When the Rockwells launched Raintree Construction in 1994 with Shane’s parents, Frances and the late Jan. M. “Rocky” Rockwell, the business started small. The family endured some slow times and now, 22 years later, has taken construction to an industrial level to serve the area’s mines — ever exploring new technologies, patenting ideas and hiring expert trade workers.

“We prayed about this company, so we know it’s going to bless a lot of people,” said Erica Rockwell, Shane’s wife.

The family’s journey from a business run out of their garage to a company of 31 headquartered in Spring Creek can be described using the symbolism of the Maltese cross that the Rockwells chose as their business emblem. Some scholars say the cross’s eight points are based on the principles of truth, faith, sincerity, humility, justice, mercy, longsuffering and repentance.

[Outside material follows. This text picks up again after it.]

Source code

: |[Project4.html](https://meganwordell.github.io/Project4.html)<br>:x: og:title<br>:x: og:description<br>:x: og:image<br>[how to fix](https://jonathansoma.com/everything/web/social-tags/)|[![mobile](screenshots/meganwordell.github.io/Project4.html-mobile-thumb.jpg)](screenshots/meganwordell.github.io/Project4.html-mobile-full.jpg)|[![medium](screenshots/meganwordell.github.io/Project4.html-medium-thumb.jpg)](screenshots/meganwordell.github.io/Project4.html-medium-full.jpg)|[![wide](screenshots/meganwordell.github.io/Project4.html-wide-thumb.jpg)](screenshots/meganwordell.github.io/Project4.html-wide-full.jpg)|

It took humility to start small and then move on from the original business idea, which was to build homes. Raintree Construction started out that way, but the economy took a downturn in about 1998. They sold a spec home and just broke even.

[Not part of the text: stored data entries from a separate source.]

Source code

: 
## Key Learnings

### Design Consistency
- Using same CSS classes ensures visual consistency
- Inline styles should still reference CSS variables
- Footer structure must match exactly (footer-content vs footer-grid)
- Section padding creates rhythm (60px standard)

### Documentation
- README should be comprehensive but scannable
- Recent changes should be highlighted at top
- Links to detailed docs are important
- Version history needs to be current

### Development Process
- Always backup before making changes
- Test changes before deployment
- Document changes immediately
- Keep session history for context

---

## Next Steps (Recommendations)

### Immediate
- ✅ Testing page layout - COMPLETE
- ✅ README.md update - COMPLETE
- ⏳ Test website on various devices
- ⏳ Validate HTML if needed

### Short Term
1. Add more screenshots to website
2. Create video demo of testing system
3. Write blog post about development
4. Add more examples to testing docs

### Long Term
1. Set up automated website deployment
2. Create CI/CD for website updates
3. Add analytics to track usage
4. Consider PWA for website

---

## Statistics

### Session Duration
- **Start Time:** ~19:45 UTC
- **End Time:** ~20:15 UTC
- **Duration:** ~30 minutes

About when the couple had the first of their two children, Shane took a job working for a mine for $8 per hour, which was $2 less than the advertised rate. Shane said he offered to do it for less to ensure he got the job.

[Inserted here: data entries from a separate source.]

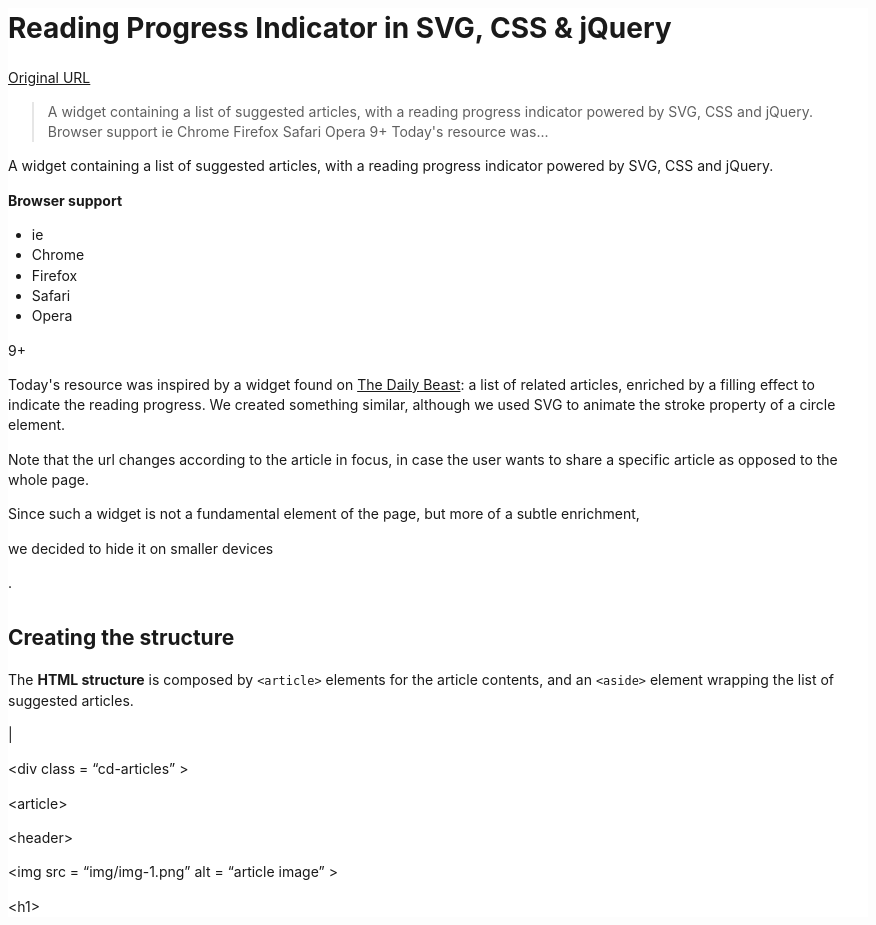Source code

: # Reading Progress Indicator in SVG, CSS & jQuery

[Original URL](https://codyhouse.co/gem/reading-progress-indicator/)

> A widget containing a list of suggested articles, with a reading progress indicator powered by SVG, CSS and jQuery. Browser support ie Chrome Firefox Safari Opera 9+ Today's resource was...

A widget containing a list of suggested articles, with a reading progress indicator powered by SVG, CSS and jQuery.

**Browser support**

- ie
- Chrome
- Firefox
- Safari
- Opera

<span class="ie-version-supported">9+</span>

Today's resource was inspired by a widget found on [The Daily Beast](http://www.thedailybeast.com/articles/2015/10/23/why-bill-murray-is-a-golden-god.html): a list of related articles, enriched by a filling effect to indicate the reading progress. We created something similar, although we used SVG to animate the stroke property of a circle element.

Note that the url changes according to the article in focus, in case the user wants to share a specific article as opposed to the whole page.

Since such a widget is not a fundamental element of the page, but more of a subtle enrichment, 

<span>we decided to hide it on smaller devices</span>

.

## Creating the structure

The **HTML structure** is composed by `<article>` elements for the article contents, and an `<aside>` element wrapping the list of suggested articles.

 | <div class="crayon-pre">
  <p>
  <span class="crayon-r">&lt;div </span>
  <span class="crayon-e">class</span>
  <span class="crayon-o">=</span>
  <span class="crayon-s">“cd-articles”</span>
  <span class="crayon-r">&gt;</span>
</p>
  <p>
  <span class="crayon-r">&lt;article&gt;</span>
</p>
  <p>
  <span class="crayon-r">&lt;header&gt;</span>
</p>
  <p>
  <span class="crayon-r">&lt;img </span>
  <span class="crayon-e">src</span>
  <span class="crayon-o">=</span>
  <span class="crayon-s">“img/img-1.png”</span>
  <span class="crayon-e">alt</span>
  <span class="crayon-o">=</span>
  <span class="crayon-s">“article image”</span>
  <span class="crayon-r">&gt;</span>
</p>
  <p>
  <span class="crayon-r">&lt;h1&gt;</span>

Shane and his parents also built and operated Frannie Ann’s restaurant in Spring Creek, which his parents closed upon their retirement after 14 years. Shane recalls that on some days, he wore both his construction belt and an apron, going back and forth from building to waiting on customers.

The family began building homes again in the early 2000s, but another slump led Shane to seek a contract to do basic road maintenance and a portal rebuild for Redpath Mining at the Storm mine. Shane said on his first day, he walked into a room full of miners placing bets on whether he would get fired before lunch. He bet on himself and won.

“There were 1,500 bucks I made that day,” Shane said.

He worked for Barrick Gold Corp. at the Cortez mine, but getting the job wasn’t easy. He said he daily parked his car in the lot from 4:30 a.m. until day’s end asking for work.

“I’m not leaving the parking lot until you give me a job,” he told friends on-site, who found him a job. “From there, it just blew up.”

Now, Raintree Construction is home to an equipment fleet of about 15, various welding machines, a 400-ton press brake, plate-rolling machine, powder-coating room, band saw, metal fabrication lathe, 100-ton punch press, poly-coating equipment and more.

Center-stage is a Flow-brand five-access water table for cutting. The machine, programmed with AutoCAD, uses water and tiny garnets, as an abrasive, pressurized to 94,000 pounds per square inch to slice materials such as 10-inch stainless-steel plates, clad or rubber liner.

The tool is capable of creating cuts such as clean bevels and 60-degree angles with an accuracy of about 10,000th of an inch, Shane said.

As a demonstration of the water table, employee Richard Gloeckner programmed the machine to cut a triangular shape with a quarter-sized hole from a thick sheet of metal.

“Fire in the hole!” Gloeckner warned just before the automated arm came to life with a hiss and a splash.

The Raintree Construction team stands ready to serve the needs of the mines, which might request one-time projects such as a custom slurry sampling tool, and community members, who might need powder coating services. The Raintree Construction team operates the tools and machinery. And Shane is always ready to step right in with the crew, saying he’s “been in the trenches. Know what it feels like. Will pick up a wrench.”

“And the guys like that,” Erica said.

Because of their humble beginnings, the Rockwells say they’ll give any hardworking employee a fair chance, offering justice and mercy when needed.

“Everybody deserves the same amount of respect no matter what,” Shane said. “That’s our company’s greatest asset — that’s our men.”

Erica said her husband’s time in the U.S. Marine Corps gave him the drive and work ethic that makes their business successful. He served two and a half years but spiral-fractured his leg during training. He was destined for Saudi Arabia during Desert Storm, but his injury led to an honorable discharge.

Despite Erica’s effort to give credit to her husband, he offers a different truth for their success: “Erica is my right hand,” he said of his office and life mate. “None of this would be possible without her.”